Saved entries
☆ ☆ ☆ ☆ ☆

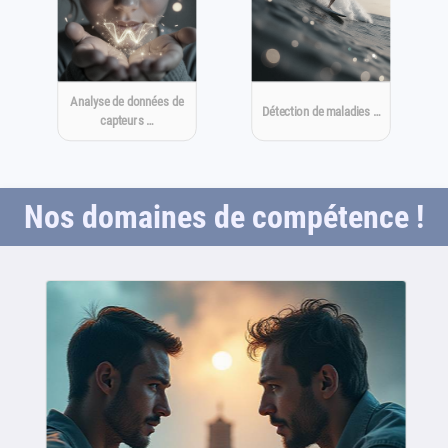
Analyse de données de
Détection de maladies …
capteurs …
Nos domaines de compétence !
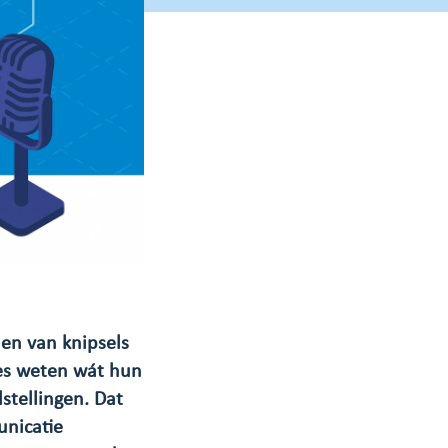
len van knipsels
ies weten wát hun
stellingen. Dat
unicatie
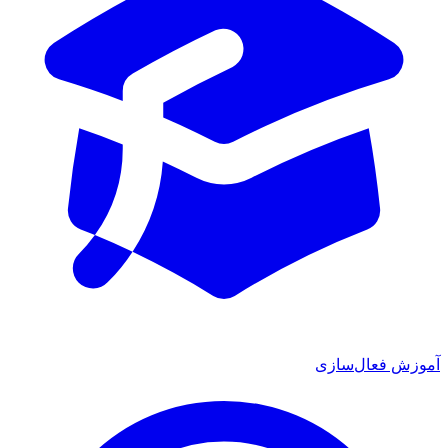
آموزش فعال‌سازی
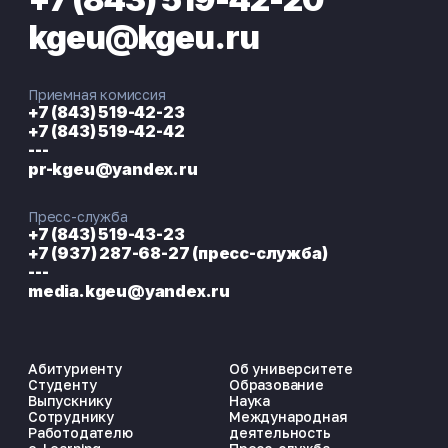
kgeu@kgeu.ru
Приемная комиссия
+7 (843) 519-42-23
+7 (843) 519-42-42
---
pr-kgeu@yandex.ru
Пресс-служба
+7 (843) 519-43-23
+7 (937) 287-68-27 (пресс-служба)
---
media.kgeu@yandex.ru
Абитуриенту
Об университете
Студенту
Образование
Выпускнику
Наука
Сотруднику
Международная
Работодателю
деятельность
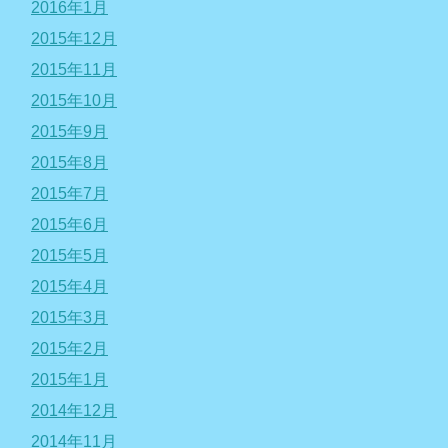
2016年1月
2015年12月
2015年11月
2015年10月
2015年9月
2015年8月
2015年7月
2015年6月
2015年5月
2015年4月
2015年3月
2015年2月
2015年1月
2014年12月
2014年11月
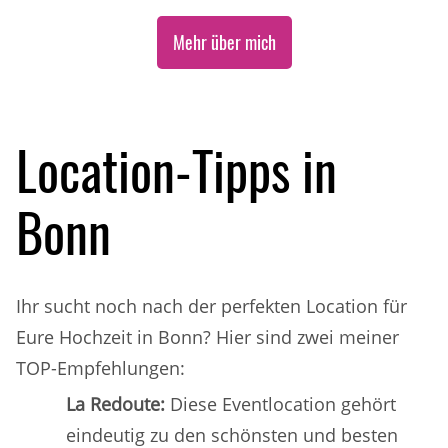
Mehr über mich
Location-Tipps in
Bonn
Ihr sucht noch nach der perfekten Location für
Eure Hochzeit in Bonn? Hier sind zwei meiner
TOP-Empfehlungen:
La Redoute:
Diese Eventlocation gehört
eindeutig zu den schönsten und besten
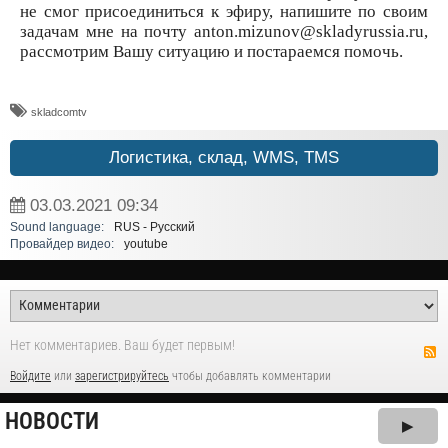
не смог присоединиться к эфиру, напишите по своим
задачам мне на почту anton.mizunov@skladyrussia.ru,
рассмотрим Вашу ситуацию и постараемся помочь.
skladcomtv
Логистика, склад, WMS, TMS
03.03.2021
09:34
Sound language:
RUS - Русский
Провайдер видео:
youtube
Нет комментариев. Ваш будет первым!
Войдите
или
зарегистрируйтесь
чтобы добавлять комментарии
НОВОСТИ
▶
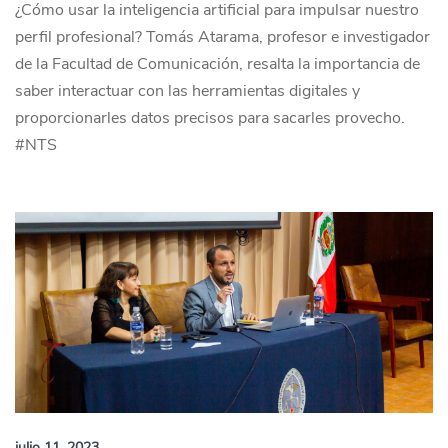
¿Cómo usar la inteligencia artificial para impulsar nuestro
perfil profesional? Tomás Atarama, profesor e investigador
de la Facultad de Comunicación, resalta la importancia de
saber interactuar con las herramientas digitales y
proporcionarles datos precisos para sacarles provecho.
#NTS
julio 11, 2023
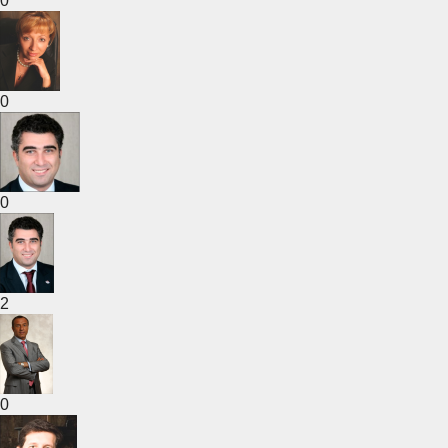
0
0
0
2
0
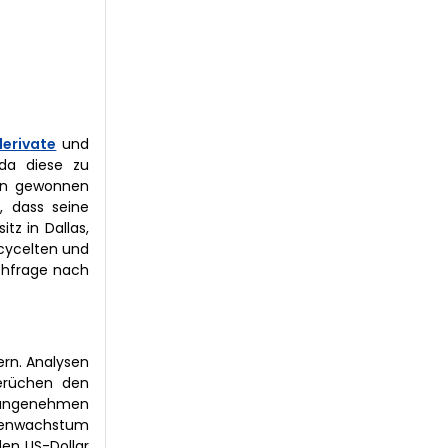
derivate
und
 da diese zu
zen gewonnen
, dass seine
tz in Dallas,
ecycelten und
chfrage nach
ern. Analysen
erüchen den
n angenehmen
erienwachstum
den US-Dollar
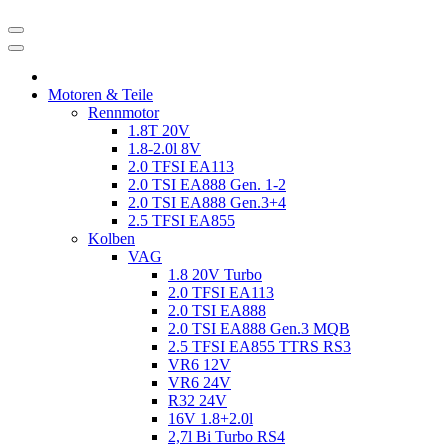
Motoren & Teile
Rennmotor
1.8T 20V
1.8-2.0l 8V
2.0 TFSI EA113
2.0 TSI EA888 Gen. 1-2
2.0 TSI EA888 Gen.3+4
2.5 TFSI EA855
Kolben
VAG
1.8 20V Turbo
2.0 TFSI EA113
2.0 TSI EA888
2.0 TSI EA888 Gen.3 MQB
2.5 TFSI EA855 TTRS RS3
VR6 12V
VR6 24V
R32 24V
16V 1.8+2.0l
2,7l Bi Turbo RS4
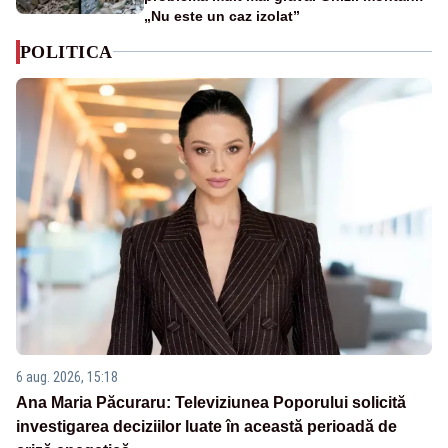
„Nu este un caz izolat”
POLITICA
6 aug. 2026, 15:18
Ana Maria Păcuraru: Televiziunea Poporului solicită
investigarea deciziilor luate în această perioadă de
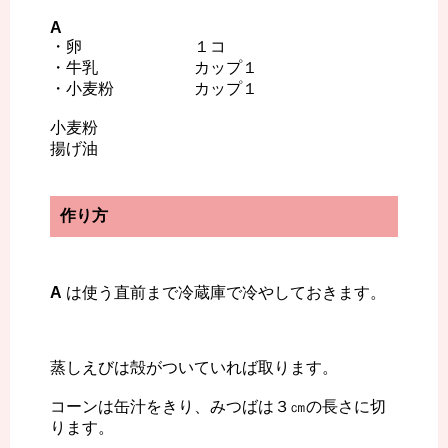
A
・卵 １コ
・牛乳 カップ１
・小麦粉 カップ１
小麦粉
揚げ油
作り方
A
は使う直前まで冷蔵庫で冷やしておきます。
蒸しえびは殻がついていれば取ります。
コーンは缶汁をきり、みつばは３㎝の長さに切
ります。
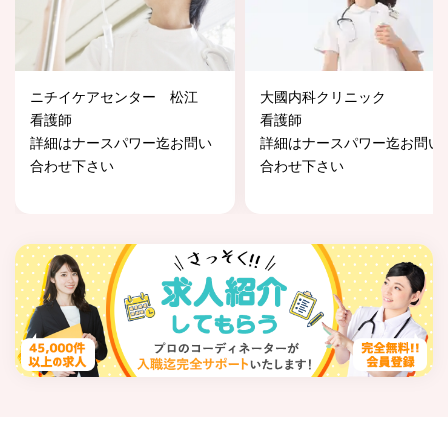
ニチイケアセンター 松江
大國内科クリニック
看護師
看護師
詳細はナースパワー迄お問い
詳細はナースパワー迄お問い
合わせ下さい
合わせ下さい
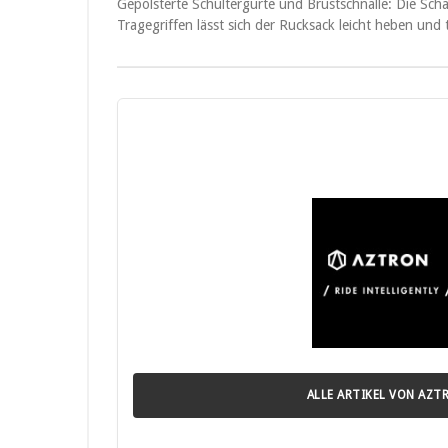
Gepolsterte Schultergurte und Brustschnalle: Die Sch
Tragegriffen lässt sich der Rucksack leicht heben und 
ALLE ARTIKEL VON AZT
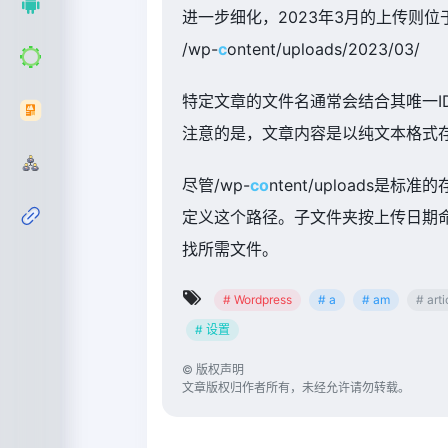
进一步细化，2023年3月的上传则位
/wp-
c
ontent/uploads/2023/03/
特定文章的文件名通常会结合其唯一ID
注意的是，文章内容是以纯文本格式
尽管/wp-
co
ntent/uploads是
定义这个路径。子文件夹按上传日期
找所需文件。
# Wordpress
# a
# am
# arti
# 设置
©
版权声明
文章版权归作者所有，未经允许请勿转载。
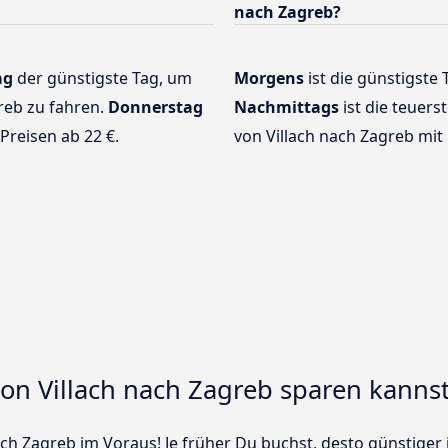
nach Zagreb?
ag
der günstigste Tag, um
Morgens
ist die günstigste 
reb zu fahren.
Donnerstag
Nachmittags
ist die teuers
Preisen ab 22 €.
von Villach nach Zagreb mit 
von Villach nach Zagreb sparen kanns
ch Zagreb im Voraus! Je früher Du buchst, desto günstiger is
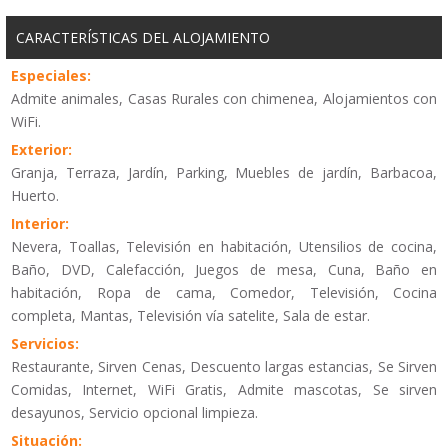
CARACTERÍSTICAS DEL ALOJAMIENTO
Especiales:
Admite animales, Casas Rurales con chimenea, Alojamientos con
WiFi.
Exterior:
Granja, Terraza, Jardín, Parking, Muebles de jardín, Barbacoa,
Huerto.
Interior:
Nevera, Toallas, Televisión en habitación, Utensilios de cocina,
Baño, DVD, Calefacción, Juegos de mesa, Cuna, Baño en
habitación, Ropa de cama, Comedor, Televisión, Cocina
completa, Mantas, Televisión vía satelite, Sala de estar.
Servicios:
Restaurante, Sirven Cenas, Descuento largas estancias, Se Sirven
Comidas, Internet, WiFi Gratis, Admite mascotas, Se sirven
desayunos, Servicio opcional limpieza.
Situación:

☆ ☆ ☆ ☆ ☆

§ **Try it**
Above are the entries; copy every line among them that contains the word "Zagreb".

§ **Exercise result**
nach Zagreb?
von Villach nach Zagreb mit 
von Villach nach Zagreb sparen kanns
ch Zagreb im Voraus! Je früher Du buchst, desto günstiger is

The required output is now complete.